Americas calls for ‘indicators of resilience’

Source(s): United Nations Office for Disaster Risk Reduction – Regional Office for the Americas and the Caribbean
The conference declaration benefited from the participation of national and local government officials, academics, members of civil society, youth groups and non-government organizations from some 30 countries.

The conference declaration benefited from the participation of national and local government officials, academics, members of civil society, youth groups and non-government organizations from some 30 countries.

GUAYAQUIL, 30 May 2014 – The Americas region gave further impetus to the global efforts to agree a new international framework on disaster risk reduction (DRR) by adopting on Thursday a series of recommendations to be included in the agreement due to be adopted at a world conference next year in Sendai, Japan.

“It has been a great success. Things are moving. I can see progress,” said Margareta Wahlström, Head of the UN Office for Disaster Risk Reduction (UNISDR) at the end of the three-day gathering in this Ecuadorian port city.

The 4th Session of the Americas Platform for Disaster Risk Reduction was the second in a series of regional conferences aimed at shaping the agenda for the Third UN World Conference on Disaster Risk Reduction to be held in March 2015. The conference will adopt a new framework to succeed the Hyogo Framework for Action (HFA) adopted in 2005.

The participants emphasized the overall opportunity to influence the Post-2015 Development Agenda and ensure coherence between new initiatives on development, risk management, climate change, humanitarian action and sustainable urban development.

“Such coherence is expressed in the definition of common indicators and objectives as well as in the efficient use of resources to promote greater impact within nations and communities,” stated the final Conference Declaration which recommends the development of “indicators of resilience.”

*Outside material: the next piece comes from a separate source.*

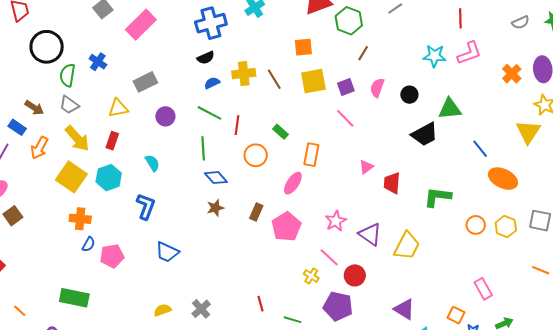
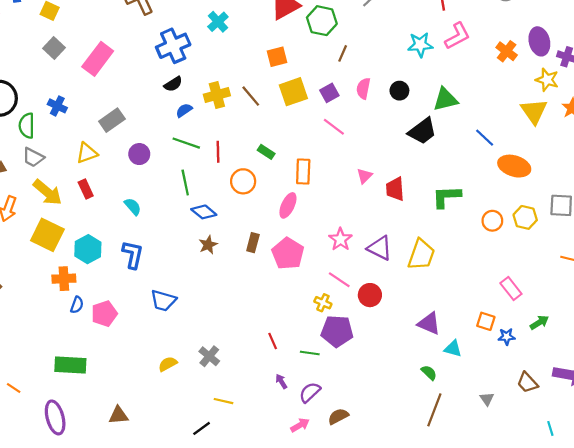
red rectangle: (112, 141) -> (86, 189), turned -36
cyan hexagon: (109, 178) -> (88, 249), moved
purple pentagon: (338, 306) -> (337, 331), moved

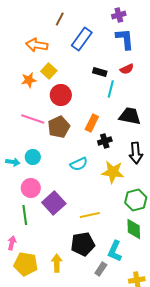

Some 600 national and local government officials, academics, members of civil society, youth groups and non-government organizations from some 30 countries took part in the intense public debates and closed-door meetings that yielded a raft of recommendations for Sendai.

A final declaration applauded the “substantial contributions” of the HFA to the formulation of strategies and policies for disaster reduction. There have been significant successes.

For example, 89% of countries in the Americas are implementing initiatives on safe hospitals and improving the resilience of health services to ensure they can function after a disaster.

But at the same time, economic damage and losses caused by disasters, mainly low intensity hydro-meteorological events, have continued to rise, the statement noted. It urged better coordination in international disaster response and the strengthening of preparedness and response and recovery capacity at community, local, national and regional levels.

The new framework, which governments will begin to hammer out at a first meeting of the intergovernmental preparatory committee in Geneva in July, must clearly define the roles and responsibilities of the different actors among the various levels of government and society when it comes to disaster reduction. It should place community participation at the centre of risk management and explicitly incorporate local governments within the post-2015 framework.

The Declaration also called for the strengthening of UNISDR to help it fulfil its mandate, including in risk modelling, the generation of disaster loss databases and in reviewing regional strategies, as well as in supporting the monitoring of the new framework.

“We have crossed a threshold in terms of people’s understanding of what needs to be done,” declared Ms Wahlström. “Things don’t necessarily become easier once you cross a threshold, but they become clearer,” she said.